Loudoun County leaders have started work to revise the rules around how long stray animals are kept in confinement—which could mean dogs found in poor health could get help sooner.

Virginia law requires local animal services departments to hold stray, unidentified animals for five days. Loudoun’s local ordinances tack on an extra five days for unidentified dogs—meaning a stray dog found without any kind of identification must wait almost two weeks for serious medical help, said Animal Services Director Nina Stively.

“You kind of get a sense after the first couple of days that nobody’s coming for them, so we looked at the data,” Stively said. In Loudoun, around 80 percent of lost animals are returned home, but she said over the past four years, less than one percent of stray, anonymous animals were claimed after the first five days. But it is only after that 10-day holding period that Animal Services can start getting those dogs ready for adoption.

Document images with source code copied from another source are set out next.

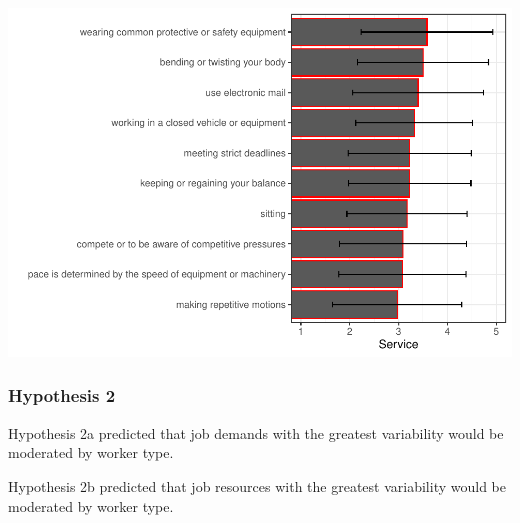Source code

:\documentclass[
  english,
  man]{apa6}
\begin{document}
\includegraphics{SIOPjdr2_files/figure-latex/unnamed-chunk-9-1.pdf}

\hypertarget{hypothesis-2}{%
\subsubsection{Hypothesis 2}\label{hypothesis-2}}

Hypothesis 2a predicted that job demands with the greatest variability would be moderated by worker type.

Hypothesis 2b predicted that job resources with the greatest variability would be moderated by worker type.
\end{document}
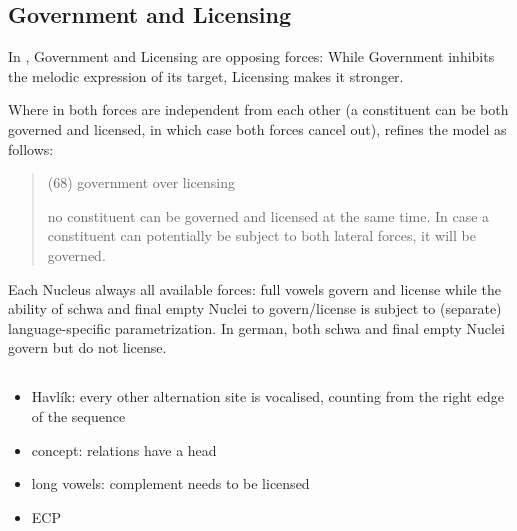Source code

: \subsection{Government and Licensing}
\label{subsec:intro:gov lic}

In \CVCV, Government and Licensing are opposing forces:
While Government inhibits the melodic expression of
its target, Licensing makes it stronger.

Where in \cite{scheer2004} both forces are independent
from each other (a constituent can be both governed
and licensed, in which case both forces cancel out),
\cite{scheer2012} refines the model as follows:
\blockquote[\cite{scheer2012}]{
  (68) government over licensing
  
  no constituent can be governed and licensed at the
  same time. In case a constituent can potentially be
  subject to both lateral forces, it will be governed.
}

Each Nucleus always 
all available forces: full vowels govern and license
while the ability of schwa and final empty Nuclei to
govern/license is subject to (separate) language-specific
parametrization.
In german, both schwa and final empty Nuclei govern but
do not license.


\subsection[TODO]{\TODO{}}
\begin{itemize}\color{red}
  \item Havlík: every other alternation site is vocalised,
    counting from the right edge of the sequence\par
  \item concept: relations have a head
  \item long vowels: complement needs to be licensed
  \item \gls{ECP}
\end{itemize}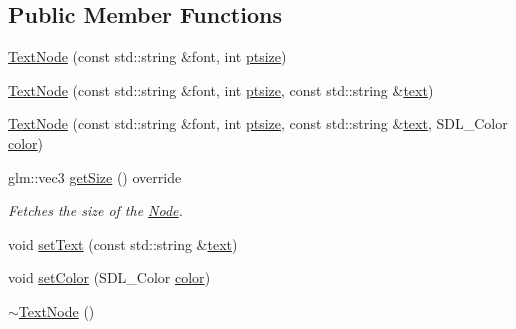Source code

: \subsection*{Public Member Functions}
\begin{DoxyCompactItemize}
\item 
\mbox{\hyperlink{classsage_1_1TextNode_a5fbde25db3407b5e5e84ef297821dec6}{Text\+Node}} (const std\+::string \&font, int \mbox{\hyperlink{classsage_1_1TextNode_a1811c136026bea8ba6f27184e2d53c0c}{ptsize}})
\item 
\mbox{\hyperlink{classsage_1_1TextNode_a9988fa03958e378b3fd612ea3a103649}{Text\+Node}} (const std\+::string \&font, int \mbox{\hyperlink{classsage_1_1TextNode_a1811c136026bea8ba6f27184e2d53c0c}{ptsize}}, const std\+::string \&\mbox{\hyperlink{classsage_1_1TextNode_a2828e281a4ea3cce151de7cc983ca2c0}{text}})
\item 
\mbox{\hyperlink{classsage_1_1TextNode_a5677717ec6c2db9e311a40ad1510adb9}{Text\+Node}} (const std\+::string \&font, int \mbox{\hyperlink{classsage_1_1TextNode_a1811c136026bea8ba6f27184e2d53c0c}{ptsize}}, const std\+::string \&\mbox{\hyperlink{classsage_1_1TextNode_a2828e281a4ea3cce151de7cc983ca2c0}{text}}, S\+D\+L\+\_\+\+Color \mbox{\hyperlink{classsage_1_1TextNode_a08cbe2019a8aef4f1bd17a3f73a04d27}{color}})
\item 
glm\+::vec3 \mbox{\hyperlink{classsage_1_1TextNode_acdfcc350ceb004d934ab731ad9d1e176}{get\+Size}} () override
\begin{DoxyCompactList}\small\item\em Fetches the size of the \mbox{\hyperlink{classsage_1_1Node}{Node}}. \end{DoxyCompactList}\item 
void \mbox{\hyperlink{classsage_1_1TextNode_a81f9aa6c3c25d5b2b53904becad654fe}{set\+Text}} (const std\+::string \&\mbox{\hyperlink{classsage_1_1TextNode_a2828e281a4ea3cce151de7cc983ca2c0}{text}})
\item 
void \mbox{\hyperlink{classsage_1_1TextNode_a46a1738c681f158ab1d2468d3ec02a24}{set\+Color}} (S\+D\+L\+\_\+\+Color \mbox{\hyperlink{classsage_1_1TextNode_a08cbe2019a8aef4f1bd17a3f73a04d27}{color}})
\item 
\mbox{\hyperlink{classsage_1_1TextNode_a3ad8241316536959f2727a0abb8dc3e7}{$\sim$\+Text\+Node}} ()
\end{DoxyCompactItemize}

“Essentially we’re keeping a couple hundred dogs at the shelter for five days longer, when they could be going to rescue, they could be getting adopted,” Stively said. “It didn’t make a lot of sense for them. Nobody likes being at the animal shelter. No matter how much we try to make it a comfortable and relaxing environment, it’s very scary, and we don’t want to force them to stay with us any longer than they have to.”

And, she said, by law, the animal shelter can only provide comprehensive medical care—whether it be spaying and neutering the animals, or treating serious medical problems—after the holding period ends. For example, she said, if a dog comes in with a broken leg, the shelter staff can splint it, but cannot do surgery except in emergency cases.

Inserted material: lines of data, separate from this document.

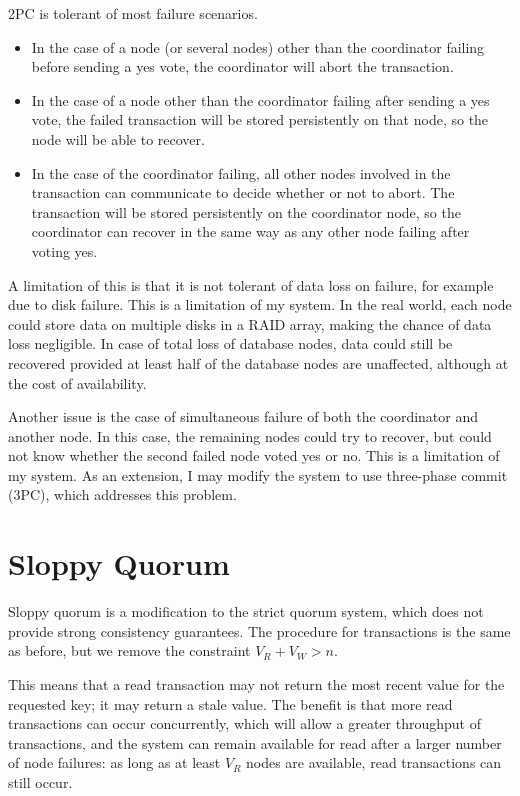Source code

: \documentclass[12pt,a4paper,twoside,openright]{report}
\begin{document}
2PC is tolerant of most failure scenarios.

\begin{itemize}
\item
In the case of a node (or several nodes) other than the coordinator failing before sending a yes vote, the coordinator will abort the transaction.

\item
In the case of a node other than the coordinator failing after sending a yes vote, the failed transaction will be stored persistently on that node, so the node will be able to recover.

\item
In the case of the coordinator failing, all other nodes involved in the transaction can communicate to decide whether or not to abort. The transaction will be stored persistently on the coordinator node, so the coordinator can recover in the same way as any other node failing after voting yes.

\end{itemize}

A limitation of this is that it is not tolerant of data loss on failure, for example due to disk failure. This is a limitation of my system. In the real world, each node could store data on multiple disks in a RAID array, making the chance of data loss negligible. In case of total loss of database nodes, data could still be recovered provided at least half of the database nodes are unaffected, although at the cost of availability.

Another issue is the case of simultaneous failure of both the coordinator and another node. In this case, the remaining nodes could try to recover, but could not know whether the second failed node voted yes or no. This is a limitation of my system. As an extension, I may modify the system to use three-phase commit (3PC), which addresses this problem.

\section{Sloppy Quorum}

Sloppy quorum is a modification to the strict quorum system, which does not provide strong consistency guarantees. The procedure for transactions is the same as before, but we remove the constraint $V_R + V_W > n$.

This means that a read transaction may not return the most recent value for the requested key; it may return a stale value. The benefit is that more read transactions can occur concurrently, which will allow a greater throughput of transactions, and the system can remain available for read after a larger number of node failures: as long as at least $V_R$ nodes are available, read transactions can still occur.
\end{document}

In another example, she said, an elderly Cocker Spaniel had to wait to get a painful infection in her teeth treated properly—even though a new family was standing by to adopt.

“By law we cannot go ahead and permanently alter this dog,” Stively said. “We had to wait the full ten days, even though her mouth was really painful and infected.”

At the end of the 10th business day, she said, the family came and adopted up the dog and took her straight to the vet.

“We want to do what is compassionate and humane and, frankly, supported by the data,” Stively said.

Before adopting the new ordinance, the county Board of Supervisors will have to hold a public hearing, which has not yet been scheduled. County officials intend to see the new ordinance go into effect Oct. 1. Animals with any kind of identification are kept for ten days.